▸ WHAT IS REQUIRED
Put each line of the data, starting at the first line and ending at the line containing "Q0 = qSketchRegion(id", into a JSON list of strings with one string per line. Leave out blank lines.

** BEGIN **

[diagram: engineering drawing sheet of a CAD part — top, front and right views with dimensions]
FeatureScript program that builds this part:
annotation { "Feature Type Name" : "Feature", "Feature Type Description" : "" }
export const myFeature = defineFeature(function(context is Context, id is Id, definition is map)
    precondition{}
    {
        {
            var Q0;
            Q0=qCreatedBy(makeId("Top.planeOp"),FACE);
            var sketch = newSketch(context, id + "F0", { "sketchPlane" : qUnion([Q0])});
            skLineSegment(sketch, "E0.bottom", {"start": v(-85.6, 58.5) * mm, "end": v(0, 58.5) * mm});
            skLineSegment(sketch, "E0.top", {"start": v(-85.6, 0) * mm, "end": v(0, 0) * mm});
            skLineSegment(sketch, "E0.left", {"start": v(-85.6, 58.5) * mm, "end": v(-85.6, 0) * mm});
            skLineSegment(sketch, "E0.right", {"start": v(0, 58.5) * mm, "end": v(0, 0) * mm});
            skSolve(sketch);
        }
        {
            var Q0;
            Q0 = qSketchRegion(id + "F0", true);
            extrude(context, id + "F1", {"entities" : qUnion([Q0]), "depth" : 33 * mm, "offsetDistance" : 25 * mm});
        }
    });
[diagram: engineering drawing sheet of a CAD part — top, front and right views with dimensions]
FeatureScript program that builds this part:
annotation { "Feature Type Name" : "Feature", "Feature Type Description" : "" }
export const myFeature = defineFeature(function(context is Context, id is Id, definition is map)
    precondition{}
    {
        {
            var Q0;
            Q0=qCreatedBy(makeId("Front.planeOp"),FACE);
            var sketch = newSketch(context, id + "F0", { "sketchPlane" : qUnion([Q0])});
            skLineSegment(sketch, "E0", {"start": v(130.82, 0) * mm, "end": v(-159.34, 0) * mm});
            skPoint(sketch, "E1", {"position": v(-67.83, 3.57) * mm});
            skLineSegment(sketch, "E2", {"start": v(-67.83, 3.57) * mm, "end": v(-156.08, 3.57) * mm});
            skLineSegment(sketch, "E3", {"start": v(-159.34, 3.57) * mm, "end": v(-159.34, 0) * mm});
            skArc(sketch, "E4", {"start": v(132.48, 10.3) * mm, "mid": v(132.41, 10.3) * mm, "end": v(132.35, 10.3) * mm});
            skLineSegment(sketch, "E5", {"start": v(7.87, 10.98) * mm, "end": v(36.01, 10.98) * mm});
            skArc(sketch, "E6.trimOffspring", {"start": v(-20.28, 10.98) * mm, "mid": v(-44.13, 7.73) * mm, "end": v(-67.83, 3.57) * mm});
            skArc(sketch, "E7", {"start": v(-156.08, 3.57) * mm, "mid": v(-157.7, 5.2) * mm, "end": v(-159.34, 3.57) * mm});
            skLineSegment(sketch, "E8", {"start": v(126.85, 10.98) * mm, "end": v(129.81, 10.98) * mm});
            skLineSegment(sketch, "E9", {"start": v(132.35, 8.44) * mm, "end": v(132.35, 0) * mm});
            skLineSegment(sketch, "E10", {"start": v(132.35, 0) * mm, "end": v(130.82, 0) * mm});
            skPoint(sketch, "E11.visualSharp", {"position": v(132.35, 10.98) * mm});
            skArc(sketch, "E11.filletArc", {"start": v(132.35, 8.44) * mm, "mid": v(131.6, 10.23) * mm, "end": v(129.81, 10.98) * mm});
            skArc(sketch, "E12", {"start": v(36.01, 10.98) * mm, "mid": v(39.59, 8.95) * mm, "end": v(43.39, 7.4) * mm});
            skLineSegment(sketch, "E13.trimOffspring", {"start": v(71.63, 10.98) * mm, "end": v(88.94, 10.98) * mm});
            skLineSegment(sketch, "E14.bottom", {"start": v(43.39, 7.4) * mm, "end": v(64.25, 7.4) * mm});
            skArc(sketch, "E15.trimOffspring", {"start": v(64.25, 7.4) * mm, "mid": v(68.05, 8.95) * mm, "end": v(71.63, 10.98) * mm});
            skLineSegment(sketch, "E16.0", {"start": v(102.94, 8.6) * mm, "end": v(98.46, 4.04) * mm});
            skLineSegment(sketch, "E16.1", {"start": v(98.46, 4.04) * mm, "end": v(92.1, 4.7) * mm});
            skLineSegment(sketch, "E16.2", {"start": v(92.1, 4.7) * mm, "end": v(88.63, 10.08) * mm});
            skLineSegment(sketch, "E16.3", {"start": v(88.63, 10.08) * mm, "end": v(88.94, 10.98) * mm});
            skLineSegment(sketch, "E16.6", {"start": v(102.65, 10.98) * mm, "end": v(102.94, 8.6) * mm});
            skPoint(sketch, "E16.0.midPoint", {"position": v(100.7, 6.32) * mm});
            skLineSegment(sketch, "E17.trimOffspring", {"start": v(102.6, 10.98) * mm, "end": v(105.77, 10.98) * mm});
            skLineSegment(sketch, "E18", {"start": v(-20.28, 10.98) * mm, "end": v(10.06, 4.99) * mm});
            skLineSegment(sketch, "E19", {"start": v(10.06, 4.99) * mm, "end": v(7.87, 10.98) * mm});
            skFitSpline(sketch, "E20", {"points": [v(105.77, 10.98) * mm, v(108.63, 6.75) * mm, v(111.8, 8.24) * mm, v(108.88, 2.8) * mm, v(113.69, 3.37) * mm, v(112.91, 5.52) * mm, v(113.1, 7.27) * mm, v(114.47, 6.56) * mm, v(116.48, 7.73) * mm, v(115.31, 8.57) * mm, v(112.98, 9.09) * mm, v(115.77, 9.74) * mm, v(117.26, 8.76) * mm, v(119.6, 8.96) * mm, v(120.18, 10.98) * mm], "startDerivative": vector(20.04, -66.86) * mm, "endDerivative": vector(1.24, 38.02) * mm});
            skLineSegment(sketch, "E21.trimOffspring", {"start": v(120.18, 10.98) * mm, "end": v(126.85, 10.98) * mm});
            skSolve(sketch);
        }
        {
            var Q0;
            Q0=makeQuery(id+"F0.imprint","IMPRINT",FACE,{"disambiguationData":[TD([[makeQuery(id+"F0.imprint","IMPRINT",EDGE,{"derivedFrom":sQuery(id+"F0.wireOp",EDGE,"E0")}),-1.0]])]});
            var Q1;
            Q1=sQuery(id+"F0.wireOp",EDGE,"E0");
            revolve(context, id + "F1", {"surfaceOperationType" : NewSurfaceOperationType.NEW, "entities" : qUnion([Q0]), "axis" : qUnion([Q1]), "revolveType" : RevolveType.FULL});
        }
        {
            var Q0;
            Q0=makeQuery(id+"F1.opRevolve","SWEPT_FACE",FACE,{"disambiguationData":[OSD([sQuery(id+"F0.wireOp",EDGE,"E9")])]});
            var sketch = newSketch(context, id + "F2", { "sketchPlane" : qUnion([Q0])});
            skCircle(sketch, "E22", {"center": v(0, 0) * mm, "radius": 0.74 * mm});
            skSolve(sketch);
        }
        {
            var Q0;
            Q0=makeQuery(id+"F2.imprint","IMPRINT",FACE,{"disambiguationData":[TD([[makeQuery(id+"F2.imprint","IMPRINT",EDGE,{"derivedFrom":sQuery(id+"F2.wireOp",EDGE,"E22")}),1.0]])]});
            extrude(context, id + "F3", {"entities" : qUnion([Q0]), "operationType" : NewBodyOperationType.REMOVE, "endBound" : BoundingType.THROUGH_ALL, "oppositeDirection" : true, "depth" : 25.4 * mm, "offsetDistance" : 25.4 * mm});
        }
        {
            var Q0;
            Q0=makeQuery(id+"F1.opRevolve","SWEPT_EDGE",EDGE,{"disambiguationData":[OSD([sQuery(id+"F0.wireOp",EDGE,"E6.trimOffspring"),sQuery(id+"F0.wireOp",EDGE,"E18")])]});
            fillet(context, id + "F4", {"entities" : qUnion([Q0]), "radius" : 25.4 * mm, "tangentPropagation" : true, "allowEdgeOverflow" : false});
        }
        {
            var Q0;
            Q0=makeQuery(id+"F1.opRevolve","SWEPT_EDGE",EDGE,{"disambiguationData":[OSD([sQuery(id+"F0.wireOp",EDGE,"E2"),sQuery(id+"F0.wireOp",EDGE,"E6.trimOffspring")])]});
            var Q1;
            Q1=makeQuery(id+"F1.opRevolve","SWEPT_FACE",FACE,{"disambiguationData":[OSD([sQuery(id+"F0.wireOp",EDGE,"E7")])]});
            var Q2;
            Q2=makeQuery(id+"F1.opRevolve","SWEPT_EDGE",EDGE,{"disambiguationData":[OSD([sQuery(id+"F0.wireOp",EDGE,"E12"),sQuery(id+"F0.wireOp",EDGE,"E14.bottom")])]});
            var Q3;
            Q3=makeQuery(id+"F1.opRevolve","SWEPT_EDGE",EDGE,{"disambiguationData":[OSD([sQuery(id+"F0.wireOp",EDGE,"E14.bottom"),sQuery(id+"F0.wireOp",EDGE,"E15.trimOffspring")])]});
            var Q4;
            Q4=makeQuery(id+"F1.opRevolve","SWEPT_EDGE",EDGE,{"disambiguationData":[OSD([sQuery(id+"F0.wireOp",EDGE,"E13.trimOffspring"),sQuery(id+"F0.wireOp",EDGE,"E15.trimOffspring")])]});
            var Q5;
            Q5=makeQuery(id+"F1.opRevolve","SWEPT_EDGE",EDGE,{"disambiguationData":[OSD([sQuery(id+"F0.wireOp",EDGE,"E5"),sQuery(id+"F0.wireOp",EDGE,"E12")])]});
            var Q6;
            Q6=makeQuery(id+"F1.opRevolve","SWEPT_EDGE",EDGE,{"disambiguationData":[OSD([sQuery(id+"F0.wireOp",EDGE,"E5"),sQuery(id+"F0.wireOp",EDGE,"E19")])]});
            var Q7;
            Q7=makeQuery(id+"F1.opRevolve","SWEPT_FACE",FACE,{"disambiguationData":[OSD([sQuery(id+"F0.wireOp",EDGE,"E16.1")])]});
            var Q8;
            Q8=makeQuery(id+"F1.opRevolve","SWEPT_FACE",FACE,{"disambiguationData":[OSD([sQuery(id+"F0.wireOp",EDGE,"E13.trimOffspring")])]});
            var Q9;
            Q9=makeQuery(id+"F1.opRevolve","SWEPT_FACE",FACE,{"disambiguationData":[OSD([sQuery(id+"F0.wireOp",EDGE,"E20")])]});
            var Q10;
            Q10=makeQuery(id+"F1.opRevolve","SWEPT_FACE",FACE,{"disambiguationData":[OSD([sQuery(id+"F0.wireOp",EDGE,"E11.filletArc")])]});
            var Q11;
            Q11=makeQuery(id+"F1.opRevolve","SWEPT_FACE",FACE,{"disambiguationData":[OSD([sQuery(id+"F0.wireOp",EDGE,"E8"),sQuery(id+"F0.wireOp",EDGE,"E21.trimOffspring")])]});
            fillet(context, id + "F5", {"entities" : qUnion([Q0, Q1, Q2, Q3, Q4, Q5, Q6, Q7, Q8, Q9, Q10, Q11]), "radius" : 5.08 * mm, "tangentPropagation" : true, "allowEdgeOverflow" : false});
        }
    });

** END **

▸ PROBLEM SOLUTION
[
  "[diagram: engineering drawing sheet of a CAD part — top, front and right views with dimensions]",
  "FeatureScript program that builds this part:",
  "annotation { \"Feature Type Name\" : \"Feature\", \"Feature Type Description\" : \"\" }",
  "export const myFeature = defineFeature(function(context is Context, id is Id, definition is map)",
  "    precondition{}",
  "    {",
  "        {",
  "            var Q0;",
  "            Q0=qCreatedBy(makeId(\"Top.planeOp\"),FACE);",
  "            var sketch = newSketch(context, id + \"F0\", { \"sketchPlane\" : qUnion([Q0])});",
  "            skLineSegment(sketch, \"E0.bottom\", {\"start\": v(-85.6, 58.5) * mm, \"end\": v(0, 58.5) * mm});",
  "            skLineSegment(sketch, \"E0.top\", {\"start\": v(-85.6, 0) * mm, \"end\": v(0, 0) * mm});",
  "            skLineSegment(sketch, \"E0.left\", {\"start\": v(-85.6, 58.5) * mm, \"end\": v(-85.6, 0) * mm});",
  "            skLineSegment(sketch, \"E0.right\", {\"start\": v(0, 58.5) * mm, \"end\": v(0, 0) * mm});",
  "            skSolve(sketch);",
  "        }",
  "        {",
  "            var Q0;",
  "            Q0 = qSketchRegion(id + \"F0\", true);"
]